Een paar weken geleden was Harm Klifman op de vrijdagochtend bij C3. Hij doet onderzoek naar de rol van taal in het advieswerk. Harm Klifman hanteert hierbij een (taal)filosofisch vertrekpunt. Tijdens de ochtend kwam het boek ‘De zevende functie van taal’ van Laurent Binet ter sprake. Een fascinerende roman over de jacht op een formule voor manipulatief taalgebruik – een nieuwe functie (de zevende) van taal. Alle beroemde taalfilosofen uit de jaren tachtig komen in deze thrillerachtige roman voorbij en spelen een hoofd- of bijrol.

De zevende functie van taal heeft tot doel de ander te kunnen domineren, overwinnen. Daar is een adviseur niet bij gebaat, lijkt me. Een adviseur moet wel kunnen beïnvloeden. Daar wordt hij/zij voor gevraagd. Tijdens het onderzoek naar competenties van adviseurs dat ik met Léon de Caluwé heb verricht, bleken drie competenties belangrijk te zijn voor het beïnvloeden door de adviseur:
- Communiceren: ideeën en informatie in heldere en correcte taal communiceren, zodanig dat de essentie bij anderen overkomt en wordt begrepen.
- Optreden: zichzelf in houding en gedrag zó presenteren dat de eerste indruk bij anderen positief is; deze indruk in bestendig respect of sympathie kunnen omzetten.

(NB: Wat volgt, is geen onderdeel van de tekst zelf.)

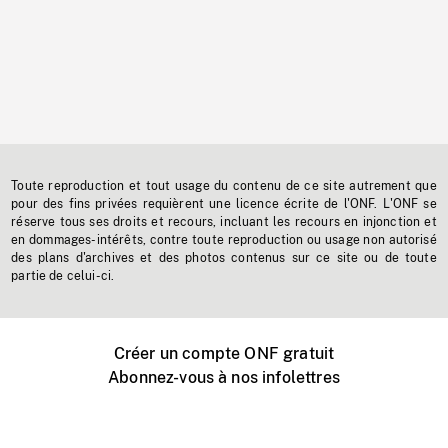
Toute reproduction et tout usage du contenu de ce site autrement que
pour des fins privées requièrent une licence écrite de l'ONF. L'ONF se
réserve tous ses droits et recours, incluant les recours en injonction et
en dommages-intérêts, contre toute reproduction ou usage non autorisé
des plans d'archives et des photos contenus sur ce site ou de toute
partie de celui-ci.
Créer un compte ONF gratuit
Abonnez-vous à nos infolettres
Événements ONF près de chez vous
Créer avec l’ONF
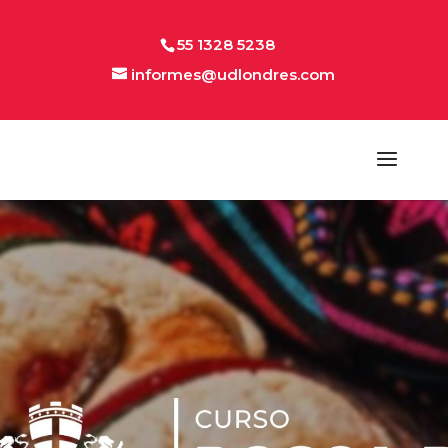
55 1328 5238
informes@udlondres.com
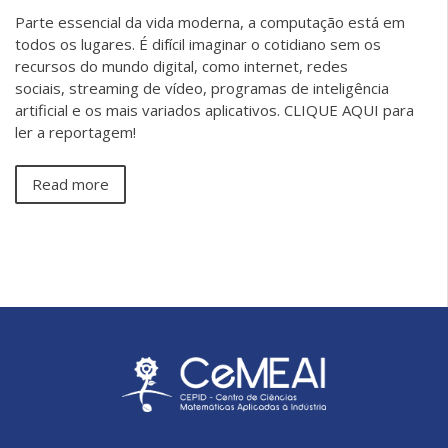
Parte essencial da vida moderna, a computação está em
todos os lugares. É difícil imaginar o cotidiano sem os
recursos do mundo digital, como internet, redes
sociais, streaming de vídeo, programas de inteligência
artificial e os mais variados aplicativos. CLIQUE AQUI para
ler a reportagem!
Read more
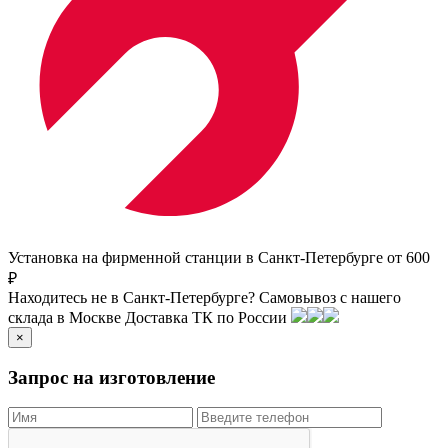
Установка на фирменной станции в Санкт-Петербурге от 600
₽
Находитесь не в Санкт-Петербурге?
Самовывоз с нашего
склада в
Москве
Доставка ТК по России
×
Запрос на изготовление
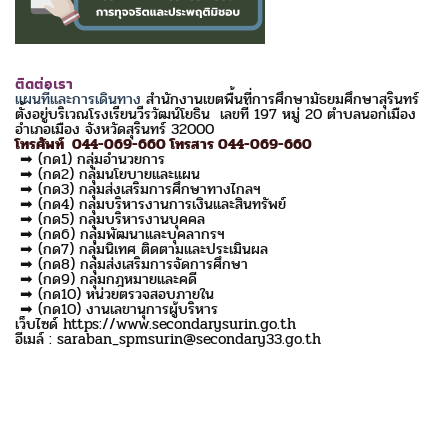
ติดต่อเรา
แผนที่และการเดินทาง
สำนักงานเขตพื้นที่การศึกษามัธยมศึกษาสุรินทร์
ตั้งอยู่บริเวณโรงเรียนวีรวัฒน์โยธิน เลขที่ 197 หมู่ 20 ตำบลนอกเมือง
อำเภอเมือง จังหวัดสุรินทร์ 32000
โทรศัพท์ 044-069-660 โทรสาร 044-069-660
➡ (กด1) กลุ่มอำนวยการ
➡ (กด2) กลุ่มนโยบายและแผน
➡ (กด3) กลุ่มส่งเสริมการศึกษาทางไกลฯ
➡ (กด4) กลุ่มบริหารงานการเงินและสินทรัพย์
➡ (กด5) กลุ่มบริหารงานบุคคล
➡ (กด6) กลุ่มพัฒนาและบุคลากรฯ
➡ (กด7) กลุ่มนิเทศ ติดตามและประเมินผล
➡ (กด8) กลุ่มส่งเสริมการจัดการศึกษา
➡ (กด9) กลุ่มกฎหมายและคดี
➡ (กด10) หน่วยตรวจสอบภายใน
➡ (กด10) งานเลขานุการผู้บริหาร
เว็บไซด์ https://www.secondarysurin.go.th
อีเมล์ : saraban_spmsurin@secondary33.go.th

- Overtuigingskracht: ideeën, standpunten en plannen zó overtuigend bij anderen naar voren brengen dat zij, ook na aanvankelijke twijfels, daarmee instemmen.

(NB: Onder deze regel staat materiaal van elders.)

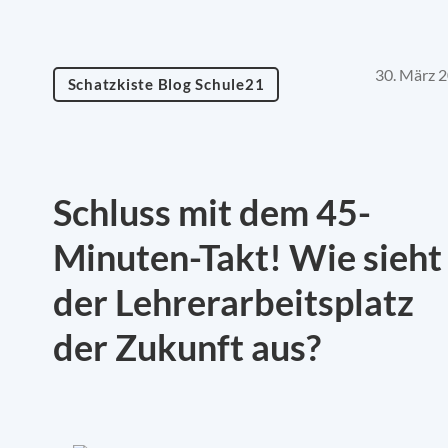
30. März 
Schatzkiste Blog Schule21
Schluss mit dem 45-
Minuten-Takt! Wie sieht
der Lehrerarbeitsplatz
der Zukunft aus?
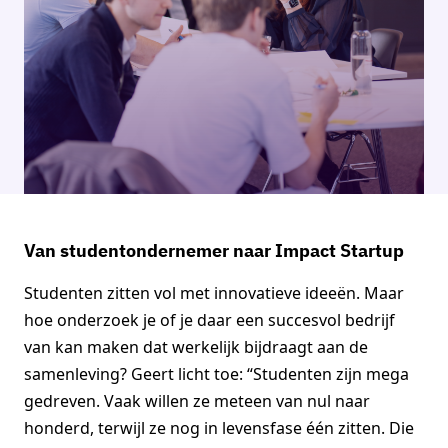
Van studentondernemer naar Impact Startup
Studenten zitten vol met innovatieve ideeën. Maar
hoe onderzoek je of je daar een succesvol bedrijf
van kan maken dat werkelijk bijdraagt aan de
samenleving? Geert licht toe: “Studenten zijn mega
gedreven. Vaak willen ze meteen van nul naar
honderd, terwijl ze nog in levensfase één zitten. Die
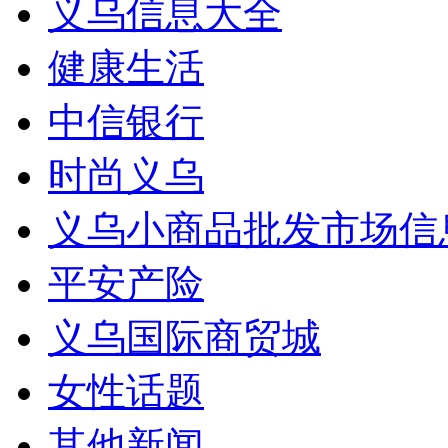
义乌信息大全
健康生活
中信银行
时尚义乌
义乌小商品批发市场信
平安产险
义乌国际商贸城
女性话题
其他新闻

Beïnvloeden is nadrukkelijk geen manipuleren in de zin van misleiden of dwingen. Beïnvloeden en manipuleren kunnen echter dicht bij elkaar liggen, kijkend naar de hiervoor genoemde competenties. Welke invloed heeft ons taalgebruik op de klant, zodat hij/zij hoewel weifelend, met een conclusie of voorstel instemt of overneemt? In hoeverre speelt taal een rol bij het opwekken van sympathie voor de adviseur?

Harm Klifman is niet op zoek is naar de zevende functie van taal in het advieswerk – de formule voor manipulatief taalgebruik om te winnen. Maar ik kijk wel uit naar zijn bevindingen over het taalgebruik door adviseurs en over wat dat taalgebruik in organisaties teweeg brengt. Al zou het maar ter bevestiging en geruststelling zijn, dat Laurent Binet’s roman meer fictie in zich heeft dan realiteit.